(Saved entries)
====

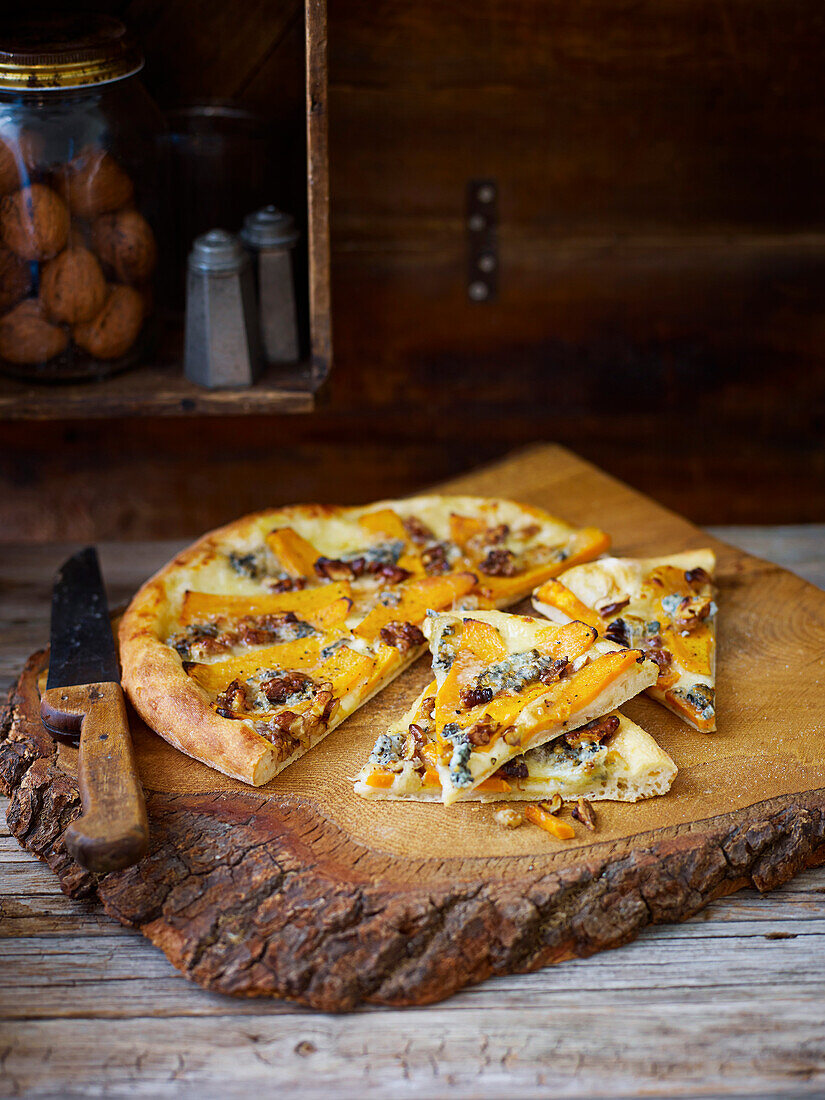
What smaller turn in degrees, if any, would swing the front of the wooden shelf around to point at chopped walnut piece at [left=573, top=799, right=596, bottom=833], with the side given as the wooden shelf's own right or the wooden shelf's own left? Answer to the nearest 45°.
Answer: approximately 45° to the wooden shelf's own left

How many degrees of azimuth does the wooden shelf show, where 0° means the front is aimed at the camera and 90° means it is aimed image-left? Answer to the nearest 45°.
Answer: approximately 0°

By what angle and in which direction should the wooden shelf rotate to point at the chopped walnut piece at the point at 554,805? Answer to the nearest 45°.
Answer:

====

Write down only the closing run of lines: the one containing "How many degrees" and every line after it to the end of the entries, exactly.

### Written solution
How many degrees of azimuth does the wooden shelf show, where 0° means the front is aimed at the camera and 90° means it is aimed image-left? Answer to the nearest 45°.
Answer: approximately 0°

By what angle and in which direction should the wooden shelf rotate to point at the chopped walnut piece at the point at 554,805? Answer to the nearest 45°.
Answer:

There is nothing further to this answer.